The “open society” has become a byword for the corporate-globalist vision propounded by the Forum, which is a vision of a world in which multinational corporations and their leaders have an increasingly prominent role in international relations, equalling or exceeding the role of national governments.

In 2019, the world got a glimpse of the order outlined in the Global Redesign Initiative report. On 13 June that year, the United Nations quietly entered into a Strategic Partnership with the Forum, taking the first step toward the new public-private UN.

Following the Strategic Partnership, the UN Secretary General has made several references to the ‘multi-stakeholder’ principle. In the Secretary General’s Our Common Agenda report in 2021, which laid down the roadmap for the UN over the next quarter century,  the importance of ‘multi-stakeholder engagement,’ essentially corporate involvement, was emphasised in order to achieve the Sustainable Development Goals (SDGs).

Secretary General Guterres then attempted to sidestep a conference on the SDGs entirely, proposing a late-2023 Summit of the Future in its place. Predictably, the Summit of the Future was to be a “multi-stakeholder group” (MSG) event, inviting the presence of corporations. But the response of the majority of UN member states to this move was unified and decisive in its resistance.

This came in the form of a Group of 77 intervention. The Group of 77, a group of low- and middle-income countries at the UN,  including India and China, made an intervention to stop the Summit of the Future and force dialog on the SDGs instead.

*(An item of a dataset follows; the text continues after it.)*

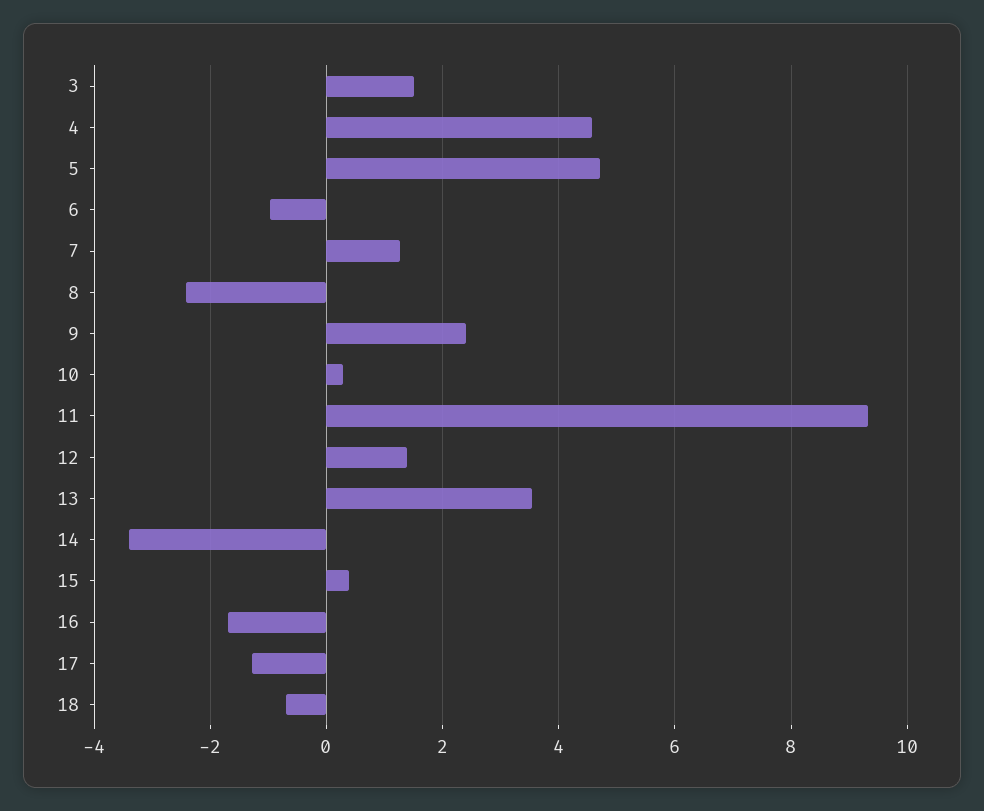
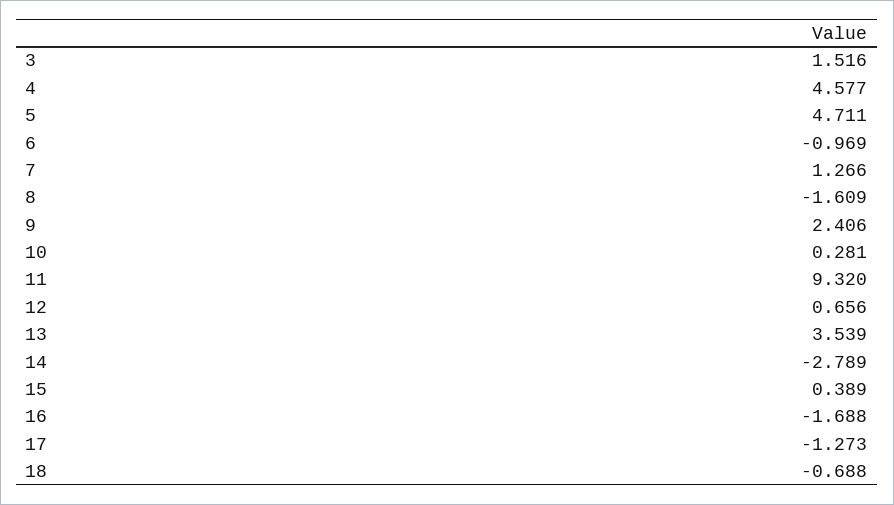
8: -2.4 -> -1.609
12: 1.4 -> 0.656
14: -3.4 -> -2.789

However, this is just one instance of visible concerted action, compared against years of quiet work by corporate interests inside and outside the Forum to firmly entrench multi-stakeholder groups, more accurately corporate cartels, in international relations. They constitute the leading edge of the Global Redesign, a steady build-up of corporate presence in international forums. Of particular concern, Gleckman’s report points out, is the UN Security Council’s push for public-private partnerships (PPPs) in warzones. Similarly, UN chief Guterres sponsors UN-business partnerships in the energy sector, and countries of the world call on MSGs to solve the ‘technical’ problems of capital flow to the developing world. Though in their present form these corporate-public working groups do not pose a challenge to traditional international decision-making processes, based on the cooperation of sovereign states, they have also laid the groundwork for greater corporate intervention in the future.

The Forum’s consistent efforts to integrate corporations into this new ‘multi-stakeholder governance’ system have not been given serious attention. It is a silent takeover, and it will continue as long as it escapes serious governmental action around the world. More actions like the intervention of the Group of 77 are necessary to contain the quasi-governmental ambitions of the Forum and various MNCs. Without concerted action, Schwab’s words will become prophecy as the multi-stakeholder governance principle being pushed by the Forum encroaches upon the sovereign functions of national governments. When a government stops working in the interest of its people, it can be reigned in by civil society or changed by the electorate. In the worst case, it is overthrown. But the global corporation knows no checks outside the company board, and it knows no mandate other than creating and consolidating wealth, often to the detriment of its workers and the environment. The architects of multi-stakeholder governance might or might not be sincere in their stated goal of creating a fairer and more efficient world order, but to most observers it is a systemic restructuring of world organisations to emplace powerful multinational corporations snugly at the centre of international relations.  The World Economic Forum is working behind a smokescreen of equitable world governance to hand more power to the corporate elite. They are allowed to do so at the peril of the world’s most vulnerable in the short-term, and by endangering the freedom of all sections of society over time.